Key takeaway: use $ARGUMENTS and conditional instructions to create polymorphic commands that adapt to the file type being processed.

How to debug and test your custom commands?

Debugging custom commands requires a methodical approach. Verify first that Claude Code detects your commands:

# List available commands in Claude Code
# Type "/" in the prompt to see autocomplete

If your command does not appear, check these points:

  1. The file is in .claude/commands/ (not in a subfolder)
  2. The extension is .md (not .txt or .yaml)
  3. The file name contains no spaces (use hyphens)
  4. File permissions allow reading (chmod 644)

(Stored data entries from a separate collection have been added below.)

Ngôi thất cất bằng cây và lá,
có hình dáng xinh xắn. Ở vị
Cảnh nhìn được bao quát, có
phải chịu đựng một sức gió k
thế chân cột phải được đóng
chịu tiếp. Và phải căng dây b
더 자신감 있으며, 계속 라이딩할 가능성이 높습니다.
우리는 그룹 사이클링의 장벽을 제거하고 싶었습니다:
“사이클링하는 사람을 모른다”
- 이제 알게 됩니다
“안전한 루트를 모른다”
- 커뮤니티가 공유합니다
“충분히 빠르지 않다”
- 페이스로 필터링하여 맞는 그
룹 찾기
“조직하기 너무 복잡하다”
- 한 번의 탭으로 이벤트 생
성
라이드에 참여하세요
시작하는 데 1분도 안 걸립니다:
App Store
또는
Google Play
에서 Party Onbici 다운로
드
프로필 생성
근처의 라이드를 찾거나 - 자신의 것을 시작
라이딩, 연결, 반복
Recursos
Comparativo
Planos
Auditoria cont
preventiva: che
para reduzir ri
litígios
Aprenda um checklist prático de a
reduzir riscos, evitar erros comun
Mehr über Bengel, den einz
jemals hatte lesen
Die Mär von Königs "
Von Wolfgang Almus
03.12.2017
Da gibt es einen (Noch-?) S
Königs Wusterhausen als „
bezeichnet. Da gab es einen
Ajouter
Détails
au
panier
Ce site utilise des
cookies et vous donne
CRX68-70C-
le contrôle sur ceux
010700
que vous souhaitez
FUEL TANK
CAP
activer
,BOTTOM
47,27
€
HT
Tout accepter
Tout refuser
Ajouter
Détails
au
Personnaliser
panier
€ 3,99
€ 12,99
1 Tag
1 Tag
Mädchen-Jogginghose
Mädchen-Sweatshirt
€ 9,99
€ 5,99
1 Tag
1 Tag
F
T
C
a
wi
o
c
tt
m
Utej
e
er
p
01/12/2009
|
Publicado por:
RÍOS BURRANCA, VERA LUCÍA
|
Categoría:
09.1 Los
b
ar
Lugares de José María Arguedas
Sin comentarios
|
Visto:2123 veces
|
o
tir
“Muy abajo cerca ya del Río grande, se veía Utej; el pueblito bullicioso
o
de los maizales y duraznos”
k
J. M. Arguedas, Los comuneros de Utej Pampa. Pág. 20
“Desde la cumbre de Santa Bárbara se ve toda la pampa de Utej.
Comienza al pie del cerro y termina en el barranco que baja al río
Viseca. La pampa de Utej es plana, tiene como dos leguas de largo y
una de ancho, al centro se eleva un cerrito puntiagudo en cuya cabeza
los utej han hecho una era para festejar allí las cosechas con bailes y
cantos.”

Test your command with a minimal case:

# Test command
/my-command simple-argument

# If error, check the file
cat .claude/commands/my-command.md
SymptomLikely causeSolution
Command not foundWrong directoryCheck .claude/commands/
$ARGUMENTS emptyNo argument providedAdd text after /command
Inconsistent resultAmbiguous promptRephrase instructions
TimeoutOverly complex promptSplit into sub-commands

Concretely, 80% of custom command problems come from an incorrect Markdown file location or a missing .md extension.

The custom commands and skills FAQ answers the most frequent questions about troubleshooting.

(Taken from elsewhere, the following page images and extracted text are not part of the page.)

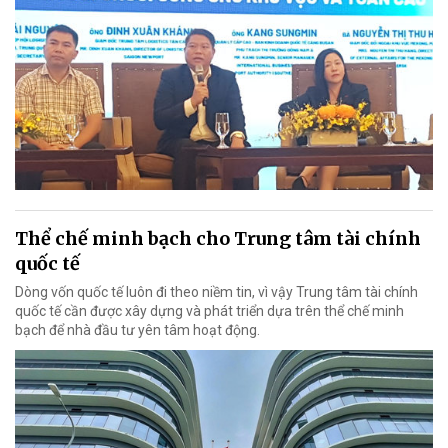
Thể chế minh bạch cho Trung tâm tài chính
quốc tế
Dòng vốn quốc tế luôn đi theo niềm tin, vì vậy Trung tâm tài chính
quốc tế cần được xây dựng và phát triển dựa trên thể chế minh
bạch để nhà đầu tư yên tâm hoạt động.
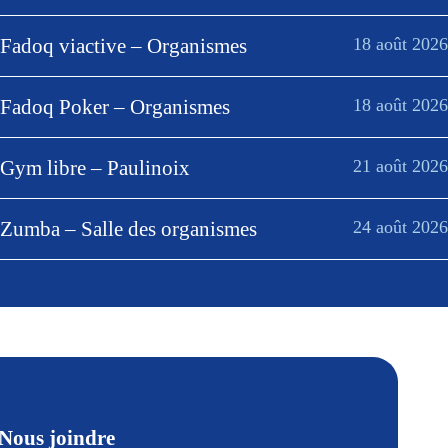
Fadoq viactive – Organismes
18 août 2026
Fadoq Poker – Organismes
18 août 2026
Gym libre – Paulinoix
21 août 2026
Zumba – Salle des organismes
24 août 2026
Nous joindre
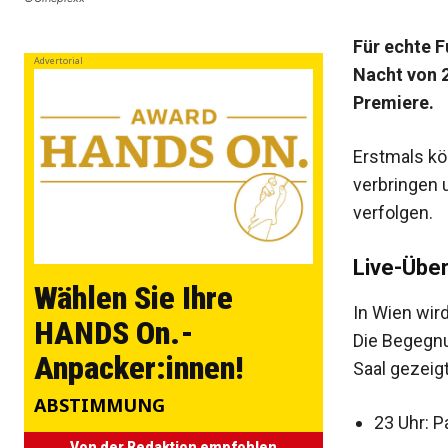
Für echte F
Advertorial
Nacht von 2
Premiere.
Erstmals kö
verbringen 
verfolgen.
Live-Übe
Wählen Sie Ihre
In Wien wir
HANDS On.-
Die Begegnu
Anpacker:innen!
Saal gezeig
ABSTIMMUNG
23 Uhr: 
Von der Redaktion empfohlen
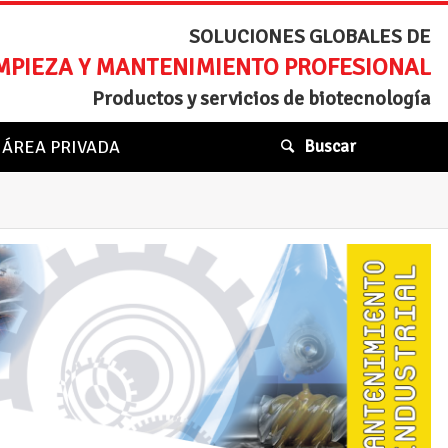
SOLUCIONES GLOBALES DE
MPIEZA Y MANTENIMIENTO PROFESIONAL
Productos y servicios de biotecnología
ÁREA PRIVADA
Buscar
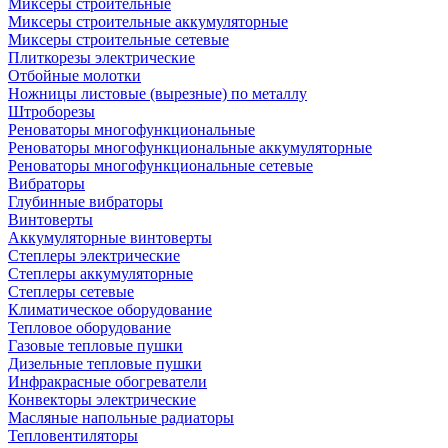
Миксеры строительные
Миксеры строительные аккумуляторные
Миксеры строительные сетевые
Плиткорезы электрические
Отбойные молотки
Ножницы листовые (вырезные) по металлу
Штроборезы
Реноваторы многофункциональные
Реноваторы многофункциональные аккумуляторные
Реноваторы многофункциональные сетевые
Вибраторы
Глубинные вибраторы
Винтоверты
Аккумуляторные винтоверты
Степлеры электрические
Степлеры аккумуляторные
Степлеры сетевые
Климатическое оборудование
Тепловое оборудование
Газовые тепловые пушки
Дизельные тепловые пушки
Инфракрасные обогреватели
Конвекторы электрические
Масляные напольные радиаторы
Тепловентиляторы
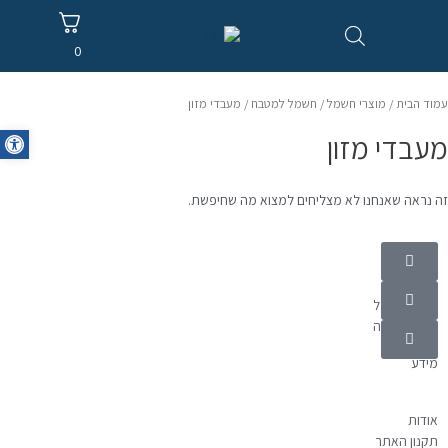
0
עמוד הבית
/
מוצרי חשמל
/
חשמל למטבח
/ מעבדי מזון
oolbar
מעבדי מזון
זה נראה שאנחנו לא מצליחים למצוא מה שחיפשת.
קטגוריות
מוצרי חשמל
אלקטרוניקה
מידע
אודות
תקנון האתר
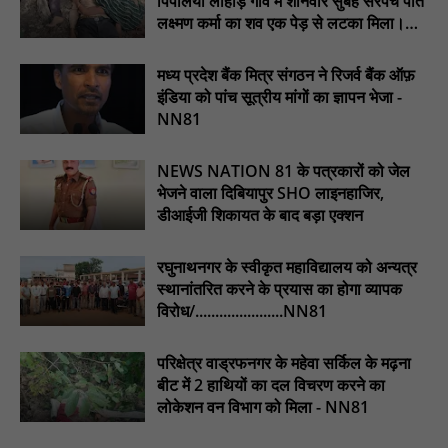
पिपलिया लोहाड़ गांव में शनिवार सुबह सरपंच पति
NN81
लक्ष्मण कर्मा का शव एक पेड़ से लटका मिला।
............NN81
हरिनगर में सीसी इंटरलॉकिंग सड़क निर्माण कार्य का विधायक ललित यादव ने
किया उद्घाटन : NN81
मध्य प्रदेश बैंक मित्र संगठन ने रिजर्व बैंक ऑफ़
इंडिया को पांच सूत्रीय मांगों का ज्ञापन भेजा -
पिड़ावा में आगामी त्योहारों को लेकर शांति समिति की बैठक आयोजित : NN81
NN81
NEWS NATION 81 के पत्रकारों को जेल
भेजने वाला दिबियापुर SHO लाइनहाजिर,
डीआईजी शिकायत के बाद बड़ा एक्शन
रघुनाथनगर के स्वीकृत महाविद्यालय को अन्यत्र
स्थानांतरित करने के प्रयास का होगा व्यापक
विरोध/......................NN81
परिक्षेत्र वाड्रफनगर के महेवा सर्किल के मढ़ना
बीट में 2 हाथियों का दल विचरण करने का
लोकेशन वन विभाग को मिला - NN81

Key takeaway: type / to check detection, then test with a minimal argument - 80% of errors are related to file location.

Should you invest in advanced commands for your team?

The AI-Augmented Developer -- Advanced one-day training at SFEIR Institute covers subagents, security hooks, and multi-agent orchestration with hands-on exercises on your own projects.

Custom commands, skills, and hooks form an extensibility ecosystem that matures with your use of Claude Code. Here is a summary of the mechanisms and their use cases:

MechanismNatureComplexityPrimary use case
Slash commandReusable promptBeginnerRepetitive tasks
SkillLearned conventionIntermediateCode consistency
HookDeterministic scriptIntermediateFormatting, security
SubagentParallel instanceAdvancedMulti-task orchestration

In 2026, the plugins and marketplaces ecosystem continues to grow. Community registries like claude-commands on npm have over 1,200 shared commands. Explore these resources to accelerate your onboarding.

For additional optimization tips, see the tips for custom commands and skills and the Git integration examples.

Key takeaway: start with a simple slash command, add a skill for your conventions, then secure with hooks - progressive adoption guarantees measurable ROI from the first week.